TRY IT: Set down exactly the lines below between the line holding "16: (390, 349, 1.14)" and the line holding "33: (481, 155, 2.29)", inclusive; no other line belongs in the answer.

MATERIAL PROVIDED:
********************

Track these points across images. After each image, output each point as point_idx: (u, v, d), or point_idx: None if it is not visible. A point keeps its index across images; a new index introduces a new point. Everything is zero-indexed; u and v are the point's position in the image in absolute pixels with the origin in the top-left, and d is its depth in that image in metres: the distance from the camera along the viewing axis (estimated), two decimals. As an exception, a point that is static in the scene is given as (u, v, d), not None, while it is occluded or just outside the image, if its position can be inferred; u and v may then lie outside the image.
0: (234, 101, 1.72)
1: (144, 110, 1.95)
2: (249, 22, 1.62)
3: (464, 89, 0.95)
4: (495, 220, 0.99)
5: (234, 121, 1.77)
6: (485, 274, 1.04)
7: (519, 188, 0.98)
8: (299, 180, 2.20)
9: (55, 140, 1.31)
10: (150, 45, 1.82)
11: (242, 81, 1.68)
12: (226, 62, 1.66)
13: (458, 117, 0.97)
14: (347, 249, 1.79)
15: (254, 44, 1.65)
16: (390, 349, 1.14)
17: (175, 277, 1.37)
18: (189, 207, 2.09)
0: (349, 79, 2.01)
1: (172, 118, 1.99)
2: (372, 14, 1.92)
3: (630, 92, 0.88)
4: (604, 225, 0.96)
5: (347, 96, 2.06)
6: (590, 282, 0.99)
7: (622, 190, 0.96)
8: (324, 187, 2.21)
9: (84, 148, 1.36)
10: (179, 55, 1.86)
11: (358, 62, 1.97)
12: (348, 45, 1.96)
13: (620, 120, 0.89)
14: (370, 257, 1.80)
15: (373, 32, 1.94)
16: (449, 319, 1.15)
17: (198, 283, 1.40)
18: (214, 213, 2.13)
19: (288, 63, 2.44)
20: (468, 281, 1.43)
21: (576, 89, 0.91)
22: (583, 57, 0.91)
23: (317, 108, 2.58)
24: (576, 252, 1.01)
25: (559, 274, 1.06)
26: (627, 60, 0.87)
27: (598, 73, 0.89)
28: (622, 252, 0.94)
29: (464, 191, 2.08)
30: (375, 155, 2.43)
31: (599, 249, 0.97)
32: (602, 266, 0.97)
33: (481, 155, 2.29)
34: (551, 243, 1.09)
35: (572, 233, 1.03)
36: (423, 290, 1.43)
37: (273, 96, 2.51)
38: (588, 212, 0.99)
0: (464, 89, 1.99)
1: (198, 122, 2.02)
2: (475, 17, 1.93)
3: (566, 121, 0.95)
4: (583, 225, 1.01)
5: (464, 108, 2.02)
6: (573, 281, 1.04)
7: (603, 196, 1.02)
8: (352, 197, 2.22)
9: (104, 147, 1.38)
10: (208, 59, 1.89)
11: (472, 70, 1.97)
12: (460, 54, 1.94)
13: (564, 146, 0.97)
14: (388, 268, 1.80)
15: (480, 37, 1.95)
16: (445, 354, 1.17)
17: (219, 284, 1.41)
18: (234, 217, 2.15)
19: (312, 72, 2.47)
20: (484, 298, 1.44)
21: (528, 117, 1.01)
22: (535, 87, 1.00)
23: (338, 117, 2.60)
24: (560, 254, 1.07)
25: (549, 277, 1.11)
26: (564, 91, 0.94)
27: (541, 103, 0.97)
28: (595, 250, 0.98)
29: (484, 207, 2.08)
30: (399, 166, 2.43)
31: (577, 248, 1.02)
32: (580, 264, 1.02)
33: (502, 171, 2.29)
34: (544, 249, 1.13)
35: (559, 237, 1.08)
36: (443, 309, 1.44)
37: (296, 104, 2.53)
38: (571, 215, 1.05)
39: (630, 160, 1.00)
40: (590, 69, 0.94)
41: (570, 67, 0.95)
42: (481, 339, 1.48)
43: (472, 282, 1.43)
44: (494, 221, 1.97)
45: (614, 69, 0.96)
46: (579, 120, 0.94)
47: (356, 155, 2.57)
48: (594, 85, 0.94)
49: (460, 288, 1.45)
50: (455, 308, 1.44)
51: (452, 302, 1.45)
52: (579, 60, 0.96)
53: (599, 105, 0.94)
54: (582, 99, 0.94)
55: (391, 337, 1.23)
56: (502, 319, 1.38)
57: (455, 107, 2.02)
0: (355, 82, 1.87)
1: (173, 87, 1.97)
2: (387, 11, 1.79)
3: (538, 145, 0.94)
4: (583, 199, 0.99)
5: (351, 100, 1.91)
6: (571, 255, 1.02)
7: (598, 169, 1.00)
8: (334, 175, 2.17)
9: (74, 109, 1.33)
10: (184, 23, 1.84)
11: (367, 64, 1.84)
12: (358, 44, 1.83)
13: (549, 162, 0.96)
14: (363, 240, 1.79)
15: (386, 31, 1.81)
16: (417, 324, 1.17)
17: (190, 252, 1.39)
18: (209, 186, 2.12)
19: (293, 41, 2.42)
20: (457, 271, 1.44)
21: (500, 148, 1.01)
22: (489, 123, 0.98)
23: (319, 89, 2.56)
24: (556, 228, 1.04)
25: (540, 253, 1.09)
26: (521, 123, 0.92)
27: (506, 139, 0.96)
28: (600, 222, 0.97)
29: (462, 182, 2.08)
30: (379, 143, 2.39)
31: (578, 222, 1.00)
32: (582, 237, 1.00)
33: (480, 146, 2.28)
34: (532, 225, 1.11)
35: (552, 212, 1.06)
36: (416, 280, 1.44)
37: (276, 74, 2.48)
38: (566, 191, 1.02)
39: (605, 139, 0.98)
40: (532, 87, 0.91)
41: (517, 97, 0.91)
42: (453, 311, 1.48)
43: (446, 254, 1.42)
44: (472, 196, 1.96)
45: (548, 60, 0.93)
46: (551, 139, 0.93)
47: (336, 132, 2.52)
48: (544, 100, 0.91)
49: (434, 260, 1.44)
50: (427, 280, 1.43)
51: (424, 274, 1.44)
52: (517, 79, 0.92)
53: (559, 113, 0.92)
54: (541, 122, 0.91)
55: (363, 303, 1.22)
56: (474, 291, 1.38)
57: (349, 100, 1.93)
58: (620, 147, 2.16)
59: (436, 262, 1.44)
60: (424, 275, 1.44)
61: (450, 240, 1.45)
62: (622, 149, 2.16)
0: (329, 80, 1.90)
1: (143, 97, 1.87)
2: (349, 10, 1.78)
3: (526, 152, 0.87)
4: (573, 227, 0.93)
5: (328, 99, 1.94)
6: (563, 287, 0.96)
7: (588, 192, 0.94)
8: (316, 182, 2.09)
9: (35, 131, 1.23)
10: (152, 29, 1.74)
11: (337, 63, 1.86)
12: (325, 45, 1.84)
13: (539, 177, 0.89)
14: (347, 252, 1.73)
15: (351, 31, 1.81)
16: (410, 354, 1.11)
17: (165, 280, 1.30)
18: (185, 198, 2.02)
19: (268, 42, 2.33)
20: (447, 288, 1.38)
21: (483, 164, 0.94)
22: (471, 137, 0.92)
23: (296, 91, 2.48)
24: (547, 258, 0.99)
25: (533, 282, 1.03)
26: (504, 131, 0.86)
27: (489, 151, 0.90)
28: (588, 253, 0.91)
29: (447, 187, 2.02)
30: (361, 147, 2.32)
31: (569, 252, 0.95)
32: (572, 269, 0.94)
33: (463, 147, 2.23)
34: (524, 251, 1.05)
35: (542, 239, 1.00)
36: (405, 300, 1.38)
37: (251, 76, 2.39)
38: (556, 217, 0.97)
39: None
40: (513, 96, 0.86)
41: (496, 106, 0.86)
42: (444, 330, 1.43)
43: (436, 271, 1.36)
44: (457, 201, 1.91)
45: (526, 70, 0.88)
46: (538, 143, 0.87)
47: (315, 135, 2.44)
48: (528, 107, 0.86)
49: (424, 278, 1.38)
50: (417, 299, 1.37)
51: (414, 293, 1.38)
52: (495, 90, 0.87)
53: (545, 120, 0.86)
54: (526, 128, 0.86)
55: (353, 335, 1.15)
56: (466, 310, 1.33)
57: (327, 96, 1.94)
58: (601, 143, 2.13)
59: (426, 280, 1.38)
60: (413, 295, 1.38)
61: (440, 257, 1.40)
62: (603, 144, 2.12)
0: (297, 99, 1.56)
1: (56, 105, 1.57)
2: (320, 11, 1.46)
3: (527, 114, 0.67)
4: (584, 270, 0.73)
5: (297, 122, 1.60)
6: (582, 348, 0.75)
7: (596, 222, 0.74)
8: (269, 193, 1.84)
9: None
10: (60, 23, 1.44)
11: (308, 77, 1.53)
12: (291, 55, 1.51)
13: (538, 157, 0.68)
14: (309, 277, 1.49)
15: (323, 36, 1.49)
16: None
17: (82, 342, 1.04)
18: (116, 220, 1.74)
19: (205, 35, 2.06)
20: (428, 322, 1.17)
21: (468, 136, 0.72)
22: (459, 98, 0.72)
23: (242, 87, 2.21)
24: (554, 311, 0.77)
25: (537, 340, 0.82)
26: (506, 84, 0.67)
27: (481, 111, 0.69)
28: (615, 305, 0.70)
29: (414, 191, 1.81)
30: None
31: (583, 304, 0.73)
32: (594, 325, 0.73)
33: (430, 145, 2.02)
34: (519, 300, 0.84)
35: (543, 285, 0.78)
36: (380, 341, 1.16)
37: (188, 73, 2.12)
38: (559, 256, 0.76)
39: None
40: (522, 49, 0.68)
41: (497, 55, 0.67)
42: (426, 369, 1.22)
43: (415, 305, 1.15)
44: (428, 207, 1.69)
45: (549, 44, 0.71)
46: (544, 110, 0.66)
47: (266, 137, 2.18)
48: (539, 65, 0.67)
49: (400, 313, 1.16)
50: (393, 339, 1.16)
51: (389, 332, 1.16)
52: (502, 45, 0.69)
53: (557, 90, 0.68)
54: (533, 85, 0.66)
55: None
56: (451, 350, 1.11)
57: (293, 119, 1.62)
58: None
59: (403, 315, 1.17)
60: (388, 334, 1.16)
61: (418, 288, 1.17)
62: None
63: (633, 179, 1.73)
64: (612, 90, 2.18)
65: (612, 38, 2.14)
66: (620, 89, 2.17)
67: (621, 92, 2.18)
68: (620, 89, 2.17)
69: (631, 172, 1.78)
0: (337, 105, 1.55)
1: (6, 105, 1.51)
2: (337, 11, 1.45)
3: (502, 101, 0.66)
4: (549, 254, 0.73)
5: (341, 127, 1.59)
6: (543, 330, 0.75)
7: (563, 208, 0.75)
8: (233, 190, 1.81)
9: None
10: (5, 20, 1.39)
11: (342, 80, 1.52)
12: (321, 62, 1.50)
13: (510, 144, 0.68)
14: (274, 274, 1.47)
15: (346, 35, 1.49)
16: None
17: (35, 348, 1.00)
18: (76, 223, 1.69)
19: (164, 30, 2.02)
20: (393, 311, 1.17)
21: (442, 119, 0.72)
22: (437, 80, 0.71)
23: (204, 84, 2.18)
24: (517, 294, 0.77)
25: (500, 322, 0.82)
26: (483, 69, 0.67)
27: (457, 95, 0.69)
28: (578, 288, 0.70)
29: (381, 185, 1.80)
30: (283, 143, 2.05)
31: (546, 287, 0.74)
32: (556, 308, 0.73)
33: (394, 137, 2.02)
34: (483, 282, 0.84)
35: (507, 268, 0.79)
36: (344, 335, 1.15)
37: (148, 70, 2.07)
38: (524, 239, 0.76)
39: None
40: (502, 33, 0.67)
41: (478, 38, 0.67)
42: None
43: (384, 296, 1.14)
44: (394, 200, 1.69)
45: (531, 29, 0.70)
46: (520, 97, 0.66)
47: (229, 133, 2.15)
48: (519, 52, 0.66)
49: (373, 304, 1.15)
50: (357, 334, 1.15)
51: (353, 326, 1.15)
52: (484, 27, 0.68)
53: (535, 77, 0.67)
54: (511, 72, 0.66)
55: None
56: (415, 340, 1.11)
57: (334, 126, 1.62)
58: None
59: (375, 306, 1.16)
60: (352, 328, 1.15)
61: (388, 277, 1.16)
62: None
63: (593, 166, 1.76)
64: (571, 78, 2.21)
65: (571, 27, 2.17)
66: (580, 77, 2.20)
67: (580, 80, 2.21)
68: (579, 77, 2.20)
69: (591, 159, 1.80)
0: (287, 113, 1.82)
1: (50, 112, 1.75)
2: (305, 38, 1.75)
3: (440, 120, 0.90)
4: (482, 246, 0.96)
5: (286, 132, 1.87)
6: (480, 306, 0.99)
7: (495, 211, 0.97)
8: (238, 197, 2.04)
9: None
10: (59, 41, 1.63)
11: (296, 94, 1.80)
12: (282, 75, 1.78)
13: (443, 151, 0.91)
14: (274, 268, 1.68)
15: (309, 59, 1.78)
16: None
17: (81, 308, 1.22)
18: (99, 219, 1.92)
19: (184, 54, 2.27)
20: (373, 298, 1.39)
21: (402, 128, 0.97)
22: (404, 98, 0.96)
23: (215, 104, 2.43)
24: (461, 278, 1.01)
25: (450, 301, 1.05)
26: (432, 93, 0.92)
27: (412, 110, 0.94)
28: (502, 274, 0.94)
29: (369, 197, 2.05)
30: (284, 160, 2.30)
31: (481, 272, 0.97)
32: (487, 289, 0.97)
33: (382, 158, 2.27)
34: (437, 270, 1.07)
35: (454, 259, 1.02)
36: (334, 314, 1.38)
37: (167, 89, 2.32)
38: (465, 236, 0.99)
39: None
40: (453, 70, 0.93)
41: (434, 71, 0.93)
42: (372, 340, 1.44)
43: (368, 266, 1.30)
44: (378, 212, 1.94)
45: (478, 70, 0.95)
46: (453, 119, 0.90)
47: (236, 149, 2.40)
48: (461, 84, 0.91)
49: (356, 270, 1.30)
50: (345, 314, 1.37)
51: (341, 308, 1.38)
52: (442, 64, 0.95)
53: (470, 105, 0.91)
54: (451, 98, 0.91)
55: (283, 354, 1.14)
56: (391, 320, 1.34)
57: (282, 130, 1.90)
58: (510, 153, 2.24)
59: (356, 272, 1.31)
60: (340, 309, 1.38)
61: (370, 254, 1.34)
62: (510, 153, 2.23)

********************

REPLY:
16: (390, 349, 1.14)
17: (175, 277, 1.37)
18: (189, 207, 2.09)
0: (349, 79, 2.01)
1: (172, 118, 1.99)
2: (372, 14, 1.92)
3: (630, 92, 0.88)
4: (604, 225, 0.96)
5: (347, 96, 2.06)
6: (590, 282, 0.99)
7: (622, 190, 0.96)
8: (324, 187, 2.21)
9: (84, 148, 1.36)
10: (179, 55, 1.86)
11: (358, 62, 1.97)
12: (348, 45, 1.96)
13: (620, 120, 0.89)
14: (370, 257, 1.80)
15: (373, 32, 1.94)
16: (449, 319, 1.15)
17: (198, 283, 1.40)
18: (214, 213, 2.13)
19: (288, 63, 2.44)
20: (468, 281, 1.43)
21: (576, 89, 0.91)
22: (583, 57, 0.91)
23: (317, 108, 2.58)
24: (576, 252, 1.01)
25: (559, 274, 1.06)
26: (627, 60, 0.87)
27: (598, 73, 0.89)
28: (622, 252, 0.94)
29: (464, 191, 2.08)
30: (375, 155, 2.43)
31: (599, 249, 0.97)
32: (602, 266, 0.97)
33: (481, 155, 2.29)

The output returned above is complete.